Shallow rooted plants like perennials and roses may experience root damage as a result of the cold weather. Root tissues don’t often acclimate to temperatures below freezing and shallow rooted plants may be killed by soil temperature below 15°F. Plants with frozen roots may wilt and die when the rest of your plants begin to grow in the spring. Protect shallow rooted plants during the winter with mulch or leaf litter. Mulch or leaf litter will insulate the soil and help prevent soil temperatures from falling much below freezing. Prune plantings back in spring as needed and deep root feed to promote health and vigor.
Almost all plants near driveways and walkways are susceptible. Keep a particular eye on parkway trees, evergreens, shrubs, grasses and perennials. Symptoms will appear in spring or early summer and include browning of evergreens, leaf scorch, branch die back and dead areas. Prune plantings back in spring as needed and deep root feed to promote health and vigor.
Damage to Hardscapes
When considering your hardscapes, here are examples of what you might expect to see, along with tips on how you can prevent or correct these issues.

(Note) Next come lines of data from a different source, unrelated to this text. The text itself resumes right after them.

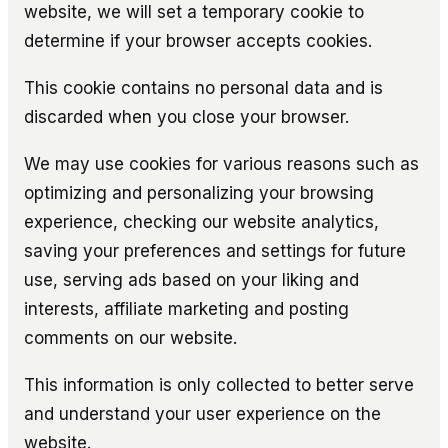
website, we will set a temporary cookie to
determine if your browser accepts cookies.
This cookie contains no personal data and is
discarded when you close your browser.
We may use cookies for various reasons such as
optimizing and personalizing your browsing
experience, checking our website analytics,
saving your preferences and settings for future
use, serving ads based on your liking and
interests, affiliate marketing and posting
comments on our website.
This information is only collected to better serve
and understand your user experience on the
website.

Heaving, shifting, cracking, breakage, spalling, discoloration, staining
When water or snow seeps into cracks, it can freeze and expand, deepening the openings on your hardscape surfaces. It can also get underneath the rock or hardscape and cause cracks or lifting. Depending on the nature and scope, most of this damage may be repaired by resetting of hardscape features.
Not only can salt be a threat to flora and fauna, salt can also damage your soil, stone, concrete and masonry. Schedule a thorough cleaning and sealing when spring arrives.
Frozen drainage from gutters, downspout, and draintile may cause damage as a result of excessive freezing and run-off. A simple fix is to install a temporary pipe to serve as a back up above the ground in order to get water away from the house.